- **Quoted passage**
* Start *

Tournament information
- Dates: 27 September – 20 October
- Venue: Crondon Park Golf Club
- Location: Stock, Essex
- Country: England
- Organisation(s): Professional Darts Corporation (PDC)
- Format: Legs
- Prize fund: £189,000
- Winner's share: £10,000
- Nine-dart finish: Simon Whitlock Phil Taylor

Champion(s)
- Phil Taylor

= 2011 Championship League Darts =

The 2011 Championship League Darts was the fourth edition of a darts competition — the Championship League Darts. The competition was organized and held by the Professional Darts Corporation, with the 2011 edition having a maximum prize fund of £189,000.

The format of the tournament was similar to the Premier League Darts tournament, also organized by the PDC, except it was contested by a larger pool of players who were split up into a number of groups.

Every match could be watched on one of the thirty bookmaker websites who broadcast the competition. The tournament was available globally through the internet, except in the United States of America where it could not be shown for legal reasons.

==Format==
The first group consisted of the top eight players from the PDC Order of Merit who were available for the competition. These eight players played each other over the course of a day, receiving two points for each win. All matches were contested over a maximum of 11 legs with a player winning the match on reaching 6 legs. After all players had played each other, the four players with the most points progressed to the semi-finals with the winners of those matches progressing into the final.

The winner of the final progressed to the winners group which took place at the end of the competition. The runner-up, losing semi-finalists and the players finishing fifth and sixth moved into group two, where they were joined by the next three players in the Order of Merit. The format of the second group was the same as the first group with players moving into the third group. In total there were 8 groups before the final group took place.

* End *

- **Task statement**
Reproduce the 2011 Championship League Darts text word for word, everything from "The 2011 Championship" down to "for legal reasons.".

Stored dataset items
* Start *

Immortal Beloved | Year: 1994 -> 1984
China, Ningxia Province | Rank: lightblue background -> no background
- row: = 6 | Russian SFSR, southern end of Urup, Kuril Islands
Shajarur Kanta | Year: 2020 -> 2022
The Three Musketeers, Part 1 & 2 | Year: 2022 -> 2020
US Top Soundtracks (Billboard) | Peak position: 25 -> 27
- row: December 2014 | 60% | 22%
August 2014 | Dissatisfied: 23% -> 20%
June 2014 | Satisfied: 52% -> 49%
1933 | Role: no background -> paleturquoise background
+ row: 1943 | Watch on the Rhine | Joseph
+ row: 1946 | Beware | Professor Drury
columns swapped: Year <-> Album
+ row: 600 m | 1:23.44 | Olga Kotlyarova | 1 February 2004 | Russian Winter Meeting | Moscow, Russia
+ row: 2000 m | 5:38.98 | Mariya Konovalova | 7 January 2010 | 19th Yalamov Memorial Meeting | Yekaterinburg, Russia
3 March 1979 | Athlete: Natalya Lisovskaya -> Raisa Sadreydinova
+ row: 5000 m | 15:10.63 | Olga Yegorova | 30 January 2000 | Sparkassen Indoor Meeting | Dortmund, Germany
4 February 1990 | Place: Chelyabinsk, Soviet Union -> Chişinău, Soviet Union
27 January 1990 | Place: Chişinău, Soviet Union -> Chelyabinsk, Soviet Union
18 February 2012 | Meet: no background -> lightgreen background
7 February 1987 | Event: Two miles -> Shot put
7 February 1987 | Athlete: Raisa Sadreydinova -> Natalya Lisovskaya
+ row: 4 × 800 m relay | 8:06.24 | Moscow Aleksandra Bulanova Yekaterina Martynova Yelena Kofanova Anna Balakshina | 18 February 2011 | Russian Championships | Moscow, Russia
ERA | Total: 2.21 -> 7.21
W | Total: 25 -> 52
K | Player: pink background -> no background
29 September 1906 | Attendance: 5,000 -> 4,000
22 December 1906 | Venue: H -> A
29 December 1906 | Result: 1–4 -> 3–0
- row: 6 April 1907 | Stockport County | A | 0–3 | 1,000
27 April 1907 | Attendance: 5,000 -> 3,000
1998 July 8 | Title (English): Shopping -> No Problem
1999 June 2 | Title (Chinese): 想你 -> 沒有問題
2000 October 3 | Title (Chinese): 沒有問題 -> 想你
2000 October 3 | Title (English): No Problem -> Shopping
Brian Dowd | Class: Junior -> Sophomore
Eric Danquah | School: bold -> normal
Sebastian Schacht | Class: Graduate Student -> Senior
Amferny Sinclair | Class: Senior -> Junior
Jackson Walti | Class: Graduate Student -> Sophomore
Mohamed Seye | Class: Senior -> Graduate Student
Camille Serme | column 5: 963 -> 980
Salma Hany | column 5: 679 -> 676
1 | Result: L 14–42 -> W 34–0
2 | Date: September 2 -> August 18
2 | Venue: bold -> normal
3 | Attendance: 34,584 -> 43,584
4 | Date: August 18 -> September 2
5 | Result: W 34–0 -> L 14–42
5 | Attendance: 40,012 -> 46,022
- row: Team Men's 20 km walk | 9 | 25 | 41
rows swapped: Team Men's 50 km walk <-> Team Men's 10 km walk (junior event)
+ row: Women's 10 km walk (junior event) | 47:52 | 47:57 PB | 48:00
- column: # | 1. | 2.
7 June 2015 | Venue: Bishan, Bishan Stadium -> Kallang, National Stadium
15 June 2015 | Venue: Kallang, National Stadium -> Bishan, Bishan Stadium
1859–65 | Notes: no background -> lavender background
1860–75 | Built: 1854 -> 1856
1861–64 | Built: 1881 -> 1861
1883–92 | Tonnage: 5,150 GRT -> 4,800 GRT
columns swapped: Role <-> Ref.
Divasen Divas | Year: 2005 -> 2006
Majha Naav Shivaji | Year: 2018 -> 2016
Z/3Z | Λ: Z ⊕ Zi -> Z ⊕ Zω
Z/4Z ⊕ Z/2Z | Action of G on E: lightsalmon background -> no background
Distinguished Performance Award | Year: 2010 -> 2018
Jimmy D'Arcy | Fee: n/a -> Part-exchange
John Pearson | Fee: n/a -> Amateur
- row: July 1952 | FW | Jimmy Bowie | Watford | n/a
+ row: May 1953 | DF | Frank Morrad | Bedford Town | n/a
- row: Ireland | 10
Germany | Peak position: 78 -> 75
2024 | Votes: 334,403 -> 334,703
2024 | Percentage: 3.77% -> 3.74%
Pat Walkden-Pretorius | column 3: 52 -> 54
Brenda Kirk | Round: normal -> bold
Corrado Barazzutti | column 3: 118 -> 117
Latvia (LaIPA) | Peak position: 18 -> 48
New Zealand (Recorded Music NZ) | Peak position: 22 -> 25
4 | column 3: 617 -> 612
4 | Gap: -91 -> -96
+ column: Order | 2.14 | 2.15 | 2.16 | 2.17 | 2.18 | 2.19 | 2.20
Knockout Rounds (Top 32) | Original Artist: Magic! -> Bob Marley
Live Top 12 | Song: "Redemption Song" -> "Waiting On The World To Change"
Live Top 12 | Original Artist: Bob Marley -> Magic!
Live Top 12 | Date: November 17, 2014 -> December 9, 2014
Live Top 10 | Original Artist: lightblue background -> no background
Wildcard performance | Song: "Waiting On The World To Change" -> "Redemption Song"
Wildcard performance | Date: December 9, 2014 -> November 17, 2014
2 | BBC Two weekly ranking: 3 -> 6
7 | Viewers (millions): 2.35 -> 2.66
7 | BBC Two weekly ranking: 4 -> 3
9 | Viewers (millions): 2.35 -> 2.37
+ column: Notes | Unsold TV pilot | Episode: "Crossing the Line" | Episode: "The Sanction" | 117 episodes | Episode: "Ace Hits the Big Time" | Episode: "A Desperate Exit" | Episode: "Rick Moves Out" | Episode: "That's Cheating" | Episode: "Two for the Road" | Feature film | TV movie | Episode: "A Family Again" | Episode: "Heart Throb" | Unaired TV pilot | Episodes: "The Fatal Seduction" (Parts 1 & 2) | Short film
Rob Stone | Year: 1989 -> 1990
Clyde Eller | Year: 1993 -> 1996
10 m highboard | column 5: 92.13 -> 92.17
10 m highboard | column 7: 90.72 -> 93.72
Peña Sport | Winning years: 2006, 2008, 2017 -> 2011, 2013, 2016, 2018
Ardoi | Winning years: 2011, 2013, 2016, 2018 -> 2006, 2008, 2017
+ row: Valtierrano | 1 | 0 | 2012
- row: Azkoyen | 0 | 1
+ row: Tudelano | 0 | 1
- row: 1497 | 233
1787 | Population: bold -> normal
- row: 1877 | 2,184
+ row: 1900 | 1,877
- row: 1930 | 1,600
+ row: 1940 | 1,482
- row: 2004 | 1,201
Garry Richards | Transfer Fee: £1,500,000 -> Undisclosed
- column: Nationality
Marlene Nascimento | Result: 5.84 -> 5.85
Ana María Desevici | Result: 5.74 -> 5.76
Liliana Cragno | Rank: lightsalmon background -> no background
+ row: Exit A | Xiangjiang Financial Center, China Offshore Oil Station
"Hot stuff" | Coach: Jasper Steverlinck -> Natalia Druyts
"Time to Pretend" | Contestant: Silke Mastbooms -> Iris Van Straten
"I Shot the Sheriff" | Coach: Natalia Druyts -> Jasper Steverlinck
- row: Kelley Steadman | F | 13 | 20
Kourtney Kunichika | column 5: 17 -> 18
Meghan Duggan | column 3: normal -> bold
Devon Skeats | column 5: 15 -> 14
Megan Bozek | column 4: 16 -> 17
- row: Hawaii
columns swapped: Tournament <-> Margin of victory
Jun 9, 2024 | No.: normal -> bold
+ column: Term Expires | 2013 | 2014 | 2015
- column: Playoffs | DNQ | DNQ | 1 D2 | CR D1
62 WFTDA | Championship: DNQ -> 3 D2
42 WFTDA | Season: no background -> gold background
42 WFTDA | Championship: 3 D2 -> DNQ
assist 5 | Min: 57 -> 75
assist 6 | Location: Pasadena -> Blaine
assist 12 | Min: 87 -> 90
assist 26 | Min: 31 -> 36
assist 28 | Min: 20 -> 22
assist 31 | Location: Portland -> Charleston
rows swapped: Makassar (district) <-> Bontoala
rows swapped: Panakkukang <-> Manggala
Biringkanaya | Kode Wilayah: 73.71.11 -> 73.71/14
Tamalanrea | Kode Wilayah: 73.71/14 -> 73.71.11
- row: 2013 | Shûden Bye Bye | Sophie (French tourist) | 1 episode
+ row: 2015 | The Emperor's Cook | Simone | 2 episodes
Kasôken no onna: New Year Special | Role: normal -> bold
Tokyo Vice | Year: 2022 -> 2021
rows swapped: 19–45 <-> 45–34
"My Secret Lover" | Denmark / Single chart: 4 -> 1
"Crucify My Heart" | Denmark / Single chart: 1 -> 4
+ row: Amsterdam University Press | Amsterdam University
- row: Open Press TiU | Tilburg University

* End *

- **The output**
The 2011 Championship League Darts was the fourth edition of a darts competition — the Championship League Darts. The competition was organized and held by the Professional Darts Corporation, with the 2011 edition having a maximum prize fund of £189,000.

The format of the tournament was similar to the Premier League Darts tournament, also organized by the PDC, except it was contested by a larger pool of players who were split up into a number of groups.

Every match could be watched on one of the thirty bookmaker websites who broadcast the competition. The tournament was available globally through the internet, except in the United States of America where it could not be shown for legal reasons.